Any reply is appreciated!

It sounds like the network connection remains half-open (for causes, see e.g. Detection of Half-Open (Dropped) Connections), i.e., the node fault detection on the master does not notice that the connection was closed. It will then take discovery.zen.fd.ping_retries (3) * discovery.zen.fd.ping_timeout (30s) = 90 seconds to notice that the (data) node has become unavailable. Note that this is a rare event and usually indicates a hardware error. If 90 seconds is too long, you can lower those settings, with the risk that long garbage collection cycles can make your nodes being dropped by the master. Setting discovery.zen.fd.ping_timeout to 2s might be a bit too extreme, but values in the range of 5-10s (with 3 retries) should be ok.

But for active master node, this change does not work. The active master removed some datanodes and those data nodes come back soon. The active master does not die, and no new master is elected.

Can you provide more information on this? How do these nodes come back? Can you provide logs from the active master node?

We have noticed that there is some long gc(about 9s) in our product cluster. Setting the ping timeout that low is really a risky.

Have you investigated how to avoid those long GC cycles? What exactly is causing them? Is it due to client requests flooding the data nodes? Have you implement a client-side backoff strategy?

1 Like

We are testing it with discovery.zen.fd.ping_timeout setting to 6s.
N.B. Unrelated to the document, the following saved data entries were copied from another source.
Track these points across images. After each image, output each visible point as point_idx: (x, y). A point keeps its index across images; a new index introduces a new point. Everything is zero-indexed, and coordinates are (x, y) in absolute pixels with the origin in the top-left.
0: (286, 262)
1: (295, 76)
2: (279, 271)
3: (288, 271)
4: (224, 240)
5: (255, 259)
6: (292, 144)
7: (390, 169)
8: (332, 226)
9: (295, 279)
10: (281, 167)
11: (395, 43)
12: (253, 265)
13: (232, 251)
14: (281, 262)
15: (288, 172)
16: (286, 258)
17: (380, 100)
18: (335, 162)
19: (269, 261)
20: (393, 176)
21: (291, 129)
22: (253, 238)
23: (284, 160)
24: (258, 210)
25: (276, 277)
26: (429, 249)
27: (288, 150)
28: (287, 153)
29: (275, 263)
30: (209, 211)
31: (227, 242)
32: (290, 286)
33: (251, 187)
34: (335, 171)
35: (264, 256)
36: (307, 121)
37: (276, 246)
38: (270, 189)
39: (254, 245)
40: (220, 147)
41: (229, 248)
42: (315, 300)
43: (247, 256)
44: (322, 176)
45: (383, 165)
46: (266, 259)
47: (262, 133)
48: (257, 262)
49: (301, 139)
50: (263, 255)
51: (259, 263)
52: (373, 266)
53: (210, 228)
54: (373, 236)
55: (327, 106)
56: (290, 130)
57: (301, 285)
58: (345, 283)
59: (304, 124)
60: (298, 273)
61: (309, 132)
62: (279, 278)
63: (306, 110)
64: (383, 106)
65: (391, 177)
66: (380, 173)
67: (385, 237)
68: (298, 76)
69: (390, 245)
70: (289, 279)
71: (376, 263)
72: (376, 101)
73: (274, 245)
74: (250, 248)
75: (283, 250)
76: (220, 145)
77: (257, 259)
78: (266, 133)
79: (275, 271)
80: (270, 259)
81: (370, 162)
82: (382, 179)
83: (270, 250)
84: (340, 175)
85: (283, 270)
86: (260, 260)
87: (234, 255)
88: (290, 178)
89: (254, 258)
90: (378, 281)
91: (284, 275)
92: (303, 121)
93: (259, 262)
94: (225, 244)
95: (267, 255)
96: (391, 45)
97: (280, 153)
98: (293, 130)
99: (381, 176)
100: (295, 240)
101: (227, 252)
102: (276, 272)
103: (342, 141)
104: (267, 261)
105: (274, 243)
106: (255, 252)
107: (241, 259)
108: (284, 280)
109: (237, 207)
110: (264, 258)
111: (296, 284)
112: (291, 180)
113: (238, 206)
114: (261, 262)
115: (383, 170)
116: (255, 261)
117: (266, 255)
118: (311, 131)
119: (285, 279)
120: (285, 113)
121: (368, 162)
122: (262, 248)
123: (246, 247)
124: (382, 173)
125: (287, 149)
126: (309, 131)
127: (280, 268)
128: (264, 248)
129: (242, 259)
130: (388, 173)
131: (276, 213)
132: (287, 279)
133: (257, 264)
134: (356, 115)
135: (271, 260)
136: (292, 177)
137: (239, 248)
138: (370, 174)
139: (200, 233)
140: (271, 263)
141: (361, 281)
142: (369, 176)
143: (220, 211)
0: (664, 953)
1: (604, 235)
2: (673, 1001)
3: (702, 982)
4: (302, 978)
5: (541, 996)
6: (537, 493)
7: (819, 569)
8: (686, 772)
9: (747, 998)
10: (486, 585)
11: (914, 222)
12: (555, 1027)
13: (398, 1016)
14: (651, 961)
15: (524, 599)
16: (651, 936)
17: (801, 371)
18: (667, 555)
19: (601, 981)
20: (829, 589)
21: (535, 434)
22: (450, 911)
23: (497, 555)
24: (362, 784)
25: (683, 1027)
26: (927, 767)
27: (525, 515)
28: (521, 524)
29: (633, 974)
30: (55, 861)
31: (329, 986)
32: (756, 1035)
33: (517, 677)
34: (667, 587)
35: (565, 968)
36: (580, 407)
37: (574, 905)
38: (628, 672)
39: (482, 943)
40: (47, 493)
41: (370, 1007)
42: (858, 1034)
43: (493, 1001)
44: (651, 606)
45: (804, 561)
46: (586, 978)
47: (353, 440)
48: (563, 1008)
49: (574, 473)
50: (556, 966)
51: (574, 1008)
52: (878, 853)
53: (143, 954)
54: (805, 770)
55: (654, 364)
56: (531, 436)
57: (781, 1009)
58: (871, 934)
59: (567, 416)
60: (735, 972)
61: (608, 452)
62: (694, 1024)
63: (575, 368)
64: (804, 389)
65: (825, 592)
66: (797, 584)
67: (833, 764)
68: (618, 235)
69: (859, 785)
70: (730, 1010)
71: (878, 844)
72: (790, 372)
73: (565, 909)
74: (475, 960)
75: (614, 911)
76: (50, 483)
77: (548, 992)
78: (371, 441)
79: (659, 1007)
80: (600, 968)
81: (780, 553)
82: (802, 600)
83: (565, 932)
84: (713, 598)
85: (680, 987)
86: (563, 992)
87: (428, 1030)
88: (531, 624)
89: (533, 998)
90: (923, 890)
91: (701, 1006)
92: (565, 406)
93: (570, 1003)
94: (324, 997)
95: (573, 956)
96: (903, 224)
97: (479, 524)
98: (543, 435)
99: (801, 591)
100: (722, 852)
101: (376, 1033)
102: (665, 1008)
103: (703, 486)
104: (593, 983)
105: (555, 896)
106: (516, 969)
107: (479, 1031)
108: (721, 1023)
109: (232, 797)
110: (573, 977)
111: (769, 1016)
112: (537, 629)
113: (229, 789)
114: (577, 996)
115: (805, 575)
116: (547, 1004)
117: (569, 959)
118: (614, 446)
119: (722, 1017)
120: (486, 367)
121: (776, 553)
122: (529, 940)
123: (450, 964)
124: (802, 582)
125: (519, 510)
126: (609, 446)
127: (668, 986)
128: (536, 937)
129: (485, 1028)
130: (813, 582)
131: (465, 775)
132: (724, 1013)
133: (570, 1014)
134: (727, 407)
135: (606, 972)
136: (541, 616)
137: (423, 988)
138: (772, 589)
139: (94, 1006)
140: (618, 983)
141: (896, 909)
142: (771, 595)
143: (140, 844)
When using tc cmd to simulate hardware failure, the master node doesn't really die. The removed data nodes can come back through some alive data nodes. We will provide log soon.

We indexed data heavily and about half heap memory is used(segment memory/bulk/search cache). We haven't implement a a client-side backoff strategy now.

I send the master log via mail. The master log contains the online logs when one data-node machine failure.